PicAxe 1.0.0 Release Notes:
Thursday, February 14th, 2025
Welcome to PicAxe 1.0.0! This program automatically extracts figures from PDFs that contain text and images, returning images as PNGs. PicAxe was developed to extract figures that are not embedded separately from text in PDF syntax. Please enjoy two PicAxe pipelines, PicAxe-YOLO and PicAxe-OCR, for testing and use.
This release of PicAxe was developed by UChicago computer science master's students: Krishna Kamath, Qilin Zhou, and Bruno Felalaga, with supervision and testing by Dr. Anna Clemencia Guerrero (Santa Fe Institute), advised by Dr. Aaron K. Dinner (UChicago) and Dr. Julia Damerow (Arizona State University. Ground truth data collection was performed by Maria Guerrero.
Features
Both PicAxe pipelines include a function to remove tables before extracting images. PicAxe-OCR eliminates text with PaddleOCR and then extracts remaining marks, where PicAxe-YOLO performs figure detection with two pre-trained YOLOv8 models.

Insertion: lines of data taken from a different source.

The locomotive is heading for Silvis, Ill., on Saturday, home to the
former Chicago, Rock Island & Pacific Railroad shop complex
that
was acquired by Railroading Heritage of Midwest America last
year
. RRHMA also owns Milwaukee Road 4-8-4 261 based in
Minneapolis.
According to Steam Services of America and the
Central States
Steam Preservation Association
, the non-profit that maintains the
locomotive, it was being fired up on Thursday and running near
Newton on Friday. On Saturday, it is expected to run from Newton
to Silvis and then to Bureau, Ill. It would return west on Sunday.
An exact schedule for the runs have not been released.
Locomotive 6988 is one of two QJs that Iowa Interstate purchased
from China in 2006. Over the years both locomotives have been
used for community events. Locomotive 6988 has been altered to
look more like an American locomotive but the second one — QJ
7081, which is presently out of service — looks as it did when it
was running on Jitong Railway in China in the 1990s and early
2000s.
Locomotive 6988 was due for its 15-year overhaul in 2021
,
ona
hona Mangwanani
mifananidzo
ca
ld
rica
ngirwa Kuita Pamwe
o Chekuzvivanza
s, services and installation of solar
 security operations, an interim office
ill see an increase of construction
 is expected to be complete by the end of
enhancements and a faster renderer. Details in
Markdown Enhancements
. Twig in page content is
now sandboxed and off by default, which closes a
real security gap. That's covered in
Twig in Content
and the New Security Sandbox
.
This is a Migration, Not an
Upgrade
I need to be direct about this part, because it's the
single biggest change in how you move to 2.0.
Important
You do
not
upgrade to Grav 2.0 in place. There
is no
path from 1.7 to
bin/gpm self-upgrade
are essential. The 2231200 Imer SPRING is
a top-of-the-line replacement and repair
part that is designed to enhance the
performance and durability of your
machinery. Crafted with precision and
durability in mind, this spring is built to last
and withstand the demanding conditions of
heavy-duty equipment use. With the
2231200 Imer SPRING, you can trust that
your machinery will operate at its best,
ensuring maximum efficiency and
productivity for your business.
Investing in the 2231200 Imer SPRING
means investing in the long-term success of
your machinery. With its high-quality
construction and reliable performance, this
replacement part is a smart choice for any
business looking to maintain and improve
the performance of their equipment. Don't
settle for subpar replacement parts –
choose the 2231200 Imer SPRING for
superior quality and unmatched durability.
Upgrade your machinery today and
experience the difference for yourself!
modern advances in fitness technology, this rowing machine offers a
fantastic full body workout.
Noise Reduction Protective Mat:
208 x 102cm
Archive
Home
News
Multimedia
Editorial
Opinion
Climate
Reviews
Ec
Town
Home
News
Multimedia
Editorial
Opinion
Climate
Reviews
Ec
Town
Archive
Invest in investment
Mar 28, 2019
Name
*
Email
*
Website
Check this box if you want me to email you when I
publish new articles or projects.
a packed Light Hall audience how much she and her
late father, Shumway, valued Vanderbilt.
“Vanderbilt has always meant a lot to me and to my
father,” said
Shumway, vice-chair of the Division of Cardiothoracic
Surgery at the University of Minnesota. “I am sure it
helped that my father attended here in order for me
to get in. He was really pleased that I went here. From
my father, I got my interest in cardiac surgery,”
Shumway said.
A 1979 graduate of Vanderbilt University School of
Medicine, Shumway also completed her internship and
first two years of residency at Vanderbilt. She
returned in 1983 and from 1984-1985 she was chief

Please see the details of each pipeline in the README file in their respective folders.
Known Issues
- Extraction results will not be perfect from either pipeline. Users should always check the results of extraction before performing further data analysis. For more details about how we are working to improve extraction results, please see the main README file.
- Package dependencies can cause issues (noted in respective README files), so we have provided Docker files. If the Docker images are not pulled for some time, they will be deleted. Note that the Docker image might not exist at some point.